:: DATA FOR PROCESSING
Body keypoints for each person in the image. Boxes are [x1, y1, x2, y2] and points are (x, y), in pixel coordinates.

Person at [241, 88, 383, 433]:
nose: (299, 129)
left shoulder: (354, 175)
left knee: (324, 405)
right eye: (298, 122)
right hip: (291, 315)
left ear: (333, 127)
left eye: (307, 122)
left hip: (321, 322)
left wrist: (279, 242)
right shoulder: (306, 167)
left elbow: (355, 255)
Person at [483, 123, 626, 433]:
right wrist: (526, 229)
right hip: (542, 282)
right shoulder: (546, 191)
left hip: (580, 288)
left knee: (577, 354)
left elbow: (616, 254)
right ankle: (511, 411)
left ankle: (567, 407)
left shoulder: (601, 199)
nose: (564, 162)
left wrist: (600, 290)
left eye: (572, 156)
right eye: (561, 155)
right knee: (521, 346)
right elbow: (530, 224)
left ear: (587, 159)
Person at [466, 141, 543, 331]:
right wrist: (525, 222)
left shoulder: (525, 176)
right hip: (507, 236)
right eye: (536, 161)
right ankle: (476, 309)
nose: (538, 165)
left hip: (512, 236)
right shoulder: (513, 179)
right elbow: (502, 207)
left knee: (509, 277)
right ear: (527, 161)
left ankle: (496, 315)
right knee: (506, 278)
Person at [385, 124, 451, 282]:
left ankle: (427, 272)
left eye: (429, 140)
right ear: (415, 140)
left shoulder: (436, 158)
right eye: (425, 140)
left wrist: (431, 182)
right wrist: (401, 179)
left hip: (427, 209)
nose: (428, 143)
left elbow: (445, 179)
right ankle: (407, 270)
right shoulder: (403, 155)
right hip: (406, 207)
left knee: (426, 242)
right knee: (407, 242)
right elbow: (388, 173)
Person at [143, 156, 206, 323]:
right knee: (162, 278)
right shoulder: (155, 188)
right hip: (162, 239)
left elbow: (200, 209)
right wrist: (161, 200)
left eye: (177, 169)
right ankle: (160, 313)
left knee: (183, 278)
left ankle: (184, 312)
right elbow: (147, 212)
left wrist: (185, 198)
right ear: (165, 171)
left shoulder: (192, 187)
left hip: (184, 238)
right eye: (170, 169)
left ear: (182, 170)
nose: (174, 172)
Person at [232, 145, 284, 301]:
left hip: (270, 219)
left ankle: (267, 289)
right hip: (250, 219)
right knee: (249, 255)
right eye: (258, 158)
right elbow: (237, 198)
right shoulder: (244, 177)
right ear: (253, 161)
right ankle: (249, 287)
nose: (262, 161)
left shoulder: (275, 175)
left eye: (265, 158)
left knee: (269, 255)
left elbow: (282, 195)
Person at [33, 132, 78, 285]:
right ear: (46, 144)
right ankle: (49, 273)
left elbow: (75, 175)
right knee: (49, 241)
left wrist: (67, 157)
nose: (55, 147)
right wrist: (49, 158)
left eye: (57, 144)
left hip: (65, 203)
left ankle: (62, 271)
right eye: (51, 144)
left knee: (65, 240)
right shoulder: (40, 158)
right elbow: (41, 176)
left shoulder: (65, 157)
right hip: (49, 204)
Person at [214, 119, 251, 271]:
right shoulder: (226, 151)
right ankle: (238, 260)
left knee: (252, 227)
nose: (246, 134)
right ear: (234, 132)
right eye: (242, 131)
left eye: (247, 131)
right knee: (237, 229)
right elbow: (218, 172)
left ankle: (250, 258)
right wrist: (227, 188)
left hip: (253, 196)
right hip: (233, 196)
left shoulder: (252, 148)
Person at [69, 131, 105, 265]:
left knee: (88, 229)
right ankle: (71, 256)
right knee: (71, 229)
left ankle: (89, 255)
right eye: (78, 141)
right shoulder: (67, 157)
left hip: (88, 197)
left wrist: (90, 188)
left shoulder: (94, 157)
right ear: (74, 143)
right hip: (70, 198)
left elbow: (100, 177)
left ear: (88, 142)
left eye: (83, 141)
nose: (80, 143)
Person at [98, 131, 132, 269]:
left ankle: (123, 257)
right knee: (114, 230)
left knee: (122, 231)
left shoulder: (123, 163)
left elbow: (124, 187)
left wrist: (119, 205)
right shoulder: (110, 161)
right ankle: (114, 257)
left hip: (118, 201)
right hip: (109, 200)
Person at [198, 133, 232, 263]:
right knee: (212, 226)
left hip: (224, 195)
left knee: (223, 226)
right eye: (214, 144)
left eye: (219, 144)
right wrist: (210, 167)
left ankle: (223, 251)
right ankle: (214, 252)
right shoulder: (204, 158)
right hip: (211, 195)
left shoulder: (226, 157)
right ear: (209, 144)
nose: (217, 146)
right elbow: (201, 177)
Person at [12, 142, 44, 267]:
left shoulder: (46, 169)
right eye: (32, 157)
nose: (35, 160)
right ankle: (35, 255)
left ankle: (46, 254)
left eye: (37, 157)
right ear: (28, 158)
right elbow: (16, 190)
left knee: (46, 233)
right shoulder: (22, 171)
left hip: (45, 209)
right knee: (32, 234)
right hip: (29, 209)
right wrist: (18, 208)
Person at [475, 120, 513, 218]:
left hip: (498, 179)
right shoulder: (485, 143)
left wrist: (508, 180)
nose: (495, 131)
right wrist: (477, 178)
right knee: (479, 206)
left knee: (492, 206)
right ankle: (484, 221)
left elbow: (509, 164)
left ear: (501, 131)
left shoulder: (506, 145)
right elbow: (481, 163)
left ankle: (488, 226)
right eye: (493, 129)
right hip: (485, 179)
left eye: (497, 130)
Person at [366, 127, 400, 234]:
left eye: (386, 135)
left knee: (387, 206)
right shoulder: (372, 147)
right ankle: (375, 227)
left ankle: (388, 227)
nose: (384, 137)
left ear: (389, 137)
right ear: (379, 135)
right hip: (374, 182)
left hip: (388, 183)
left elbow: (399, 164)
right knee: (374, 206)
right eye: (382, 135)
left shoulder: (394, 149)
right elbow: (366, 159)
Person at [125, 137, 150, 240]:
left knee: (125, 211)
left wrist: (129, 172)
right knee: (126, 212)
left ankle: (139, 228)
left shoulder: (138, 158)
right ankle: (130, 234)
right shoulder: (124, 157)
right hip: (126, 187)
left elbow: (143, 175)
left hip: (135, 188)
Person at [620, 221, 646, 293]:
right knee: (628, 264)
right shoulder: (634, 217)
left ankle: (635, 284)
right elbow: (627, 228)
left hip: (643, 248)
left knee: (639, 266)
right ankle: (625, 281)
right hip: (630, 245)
::::
Above are the lines; repeat exactly the ones from the line containing "left hip: (88, 197)" down to the line containing "left knee: (122, 231)", both inclusive.

SOLVED EXERCISE =
left hip: (88, 197)
left wrist: (90, 188)
left shoulder: (94, 157)
right ear: (74, 143)
right hip: (70, 198)
left elbow: (100, 177)
left ear: (88, 142)
left eye: (83, 141)
nose: (80, 143)
Person at [98, 131, 132, 269]:
left ankle: (123, 257)
right knee: (114, 230)
left knee: (122, 231)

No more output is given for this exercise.